Top of Input data
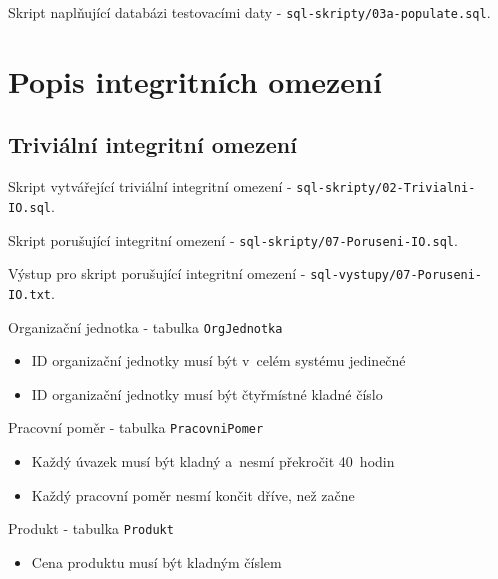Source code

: \documentclass[a4paper,10pt]{article}
\begin{document}
\par Skript naplňující databázi testovacími daty - \texttt{sql-skripty/03a-populate.sql}.


\section{Popis integritních omezení}

\subsection*{Triviální integritní omezení}

\par Skript vytvářející triviální integritní
omezení - \texttt{sql-skripty/02-Trivialni-IO.sql}.

\par Skript porušující integritní omezení - \texttt{sql-skripty/07-Poruseni-IO.sql}.
\par Výstup pro skript porušující integritní
omezení - \texttt{sql-vystupy/07-Poruseni-IO.txt}.

\bigskip

\par Organizační jednotka - tabulka \texttt{OrgJednotka}

\begin{itemize}
	\item{ID organizační jednotky musí být v~celém systému jedinečné}
	\item{ID organizační jednotky musí být čtyřmístné kladné číslo}
\end{itemize}

\par Pracovní poměr - tabulka \texttt{PracovniPomer} 

\begin{itemize}
	\item{Každý úvazek musí být kladný a~nesmí překročit 40~hodin}
	\item{Každý pracovní poměr nesmí končit dříve, než začne}
\end{itemize}

\par Produkt - tabulka \texttt{Produkt} 

\begin{itemize}
	\item{Cena produktu musí být kladným číslem}
\end{itemize}
\end{document}
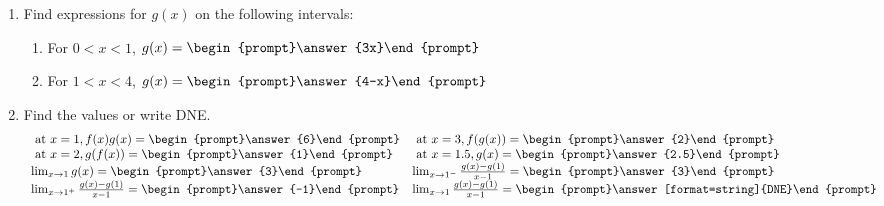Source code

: \documentclass{ximera}
\begin{document}
\begin{exercise}
\begin{enumerate}
\item Find expressions for $g(x)$ on the following intervals:
\begin{enumerate}
\item For $0<x<1$, $g(x)=\begin{prompt}\answer{3x}\end{prompt}$
\item For $1<x<4$, $g(x)=\begin{prompt}\answer{4-x}\end{prompt}$
\end{enumerate}
\item Find the values or write DNE.
\[
\begin{array}{ l l l}
\text{ at } x=1,  f(x)g(x)= \begin{prompt}\answer{6}\end{prompt} &
\text{ at } x=3, f(g(x))= \begin{prompt}\answer{2}\end{prompt} \\
\text{ at } x=2, g(f(x))= \begin{prompt}\answer{1}\end{prompt} &
\text{ at } x=1.5, g(x)= \begin{prompt}\answer{2.5}\end{prompt} \\
\lim_{x\to 1} g(x)=\begin{prompt}\answer{3}\end{prompt} &
\lim_{x\to 1^-} \frac{g(x)-g(1)}{x-1}=\begin{prompt}\answer{3}\end{prompt}\\
\lim_{x\to 1^+} \frac{g(x)-g(1)}{x-1}=\begin{prompt}\answer{-1}\end{prompt} &
\lim_{x\to 1} \frac{g(x)-g(1)}{x-1}=\begin{prompt}\answer[format=string]{DNE}\end{prompt}
\end{array}
\]
\end{enumerate}
\end{exercise}

\end{document}
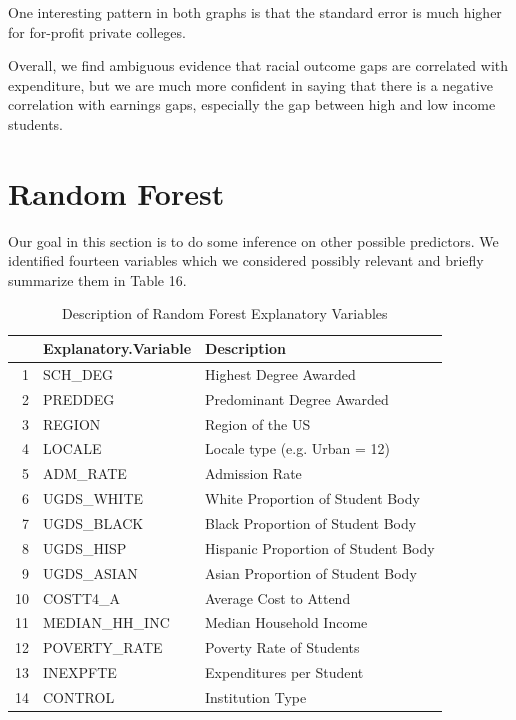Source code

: \documentclass{article}
\begin{document}
One interesting pattern in both graphs is that the standard error is much higher for for-profit private colleges.

Overall, we find ambiguous evidence that racial outcome gaps are correlated with expenditure, but we are much more confident in saying that there is a negative correlation with earnings gaps, especially the gap between high and low income students.



\newpage


\newpage
\section{Random Forest}

Our goal in this section is to do some inference on other possible predictors. We identified fourteen variables which we considered possibly relevant and briefly summarize them in Table 16.
  

 
\begin{table}[ht]
\centering
\caption{Description of Random Forest Explanatory Variables} 
\begin{tabular}{rll}
  \hline
 & Explanatory.Variable & Description \\ 
  \hline
1 & SCH\_DEG & Highest Degree Awarded \\ 
  2 & PREDDEG & Predominant Degree Awarded \\ 
  3 & REGION & Region of the US \\ 
  4 & LOCALE & Locale type (e.g. Urban = 12) \\ 
  5 & ADM\_RATE & Admission Rate \\ 
  6 & UGDS\_WHITE & White Proportion of Student Body \\ 
  7 & UGDS\_BLACK & Black Proportion of Student Body \\ 
  8 & UGDS\_HISP & Hispanic Proportion of Student Body \\ 
  9 & UGDS\_ASIAN & Asian Proportion of Student Body \\ 
  10 & COSTT4\_A & Average Cost to Attend \\ 
  11 & MEDIAN\_HH\_INC & Median Household Income \\ 
  12 & POVERTY\_RATE & Poverty Rate of Students \\ 
  13 & INEXPFTE & Expenditures per Student \\ 
  14 & CONTROL & Institution Type \\ 
   \hline
\end{tabular}
\end{table}
\end{document}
Bottom of Input data
- **Exercise details**: From the entries above, select each line containing the string "Awarded".

- **Response area**:
1 & SCH\_DEG & Highest Degree Awarded \\ 
  2 & PREDDEG & Predominant Degree Awarded \\ 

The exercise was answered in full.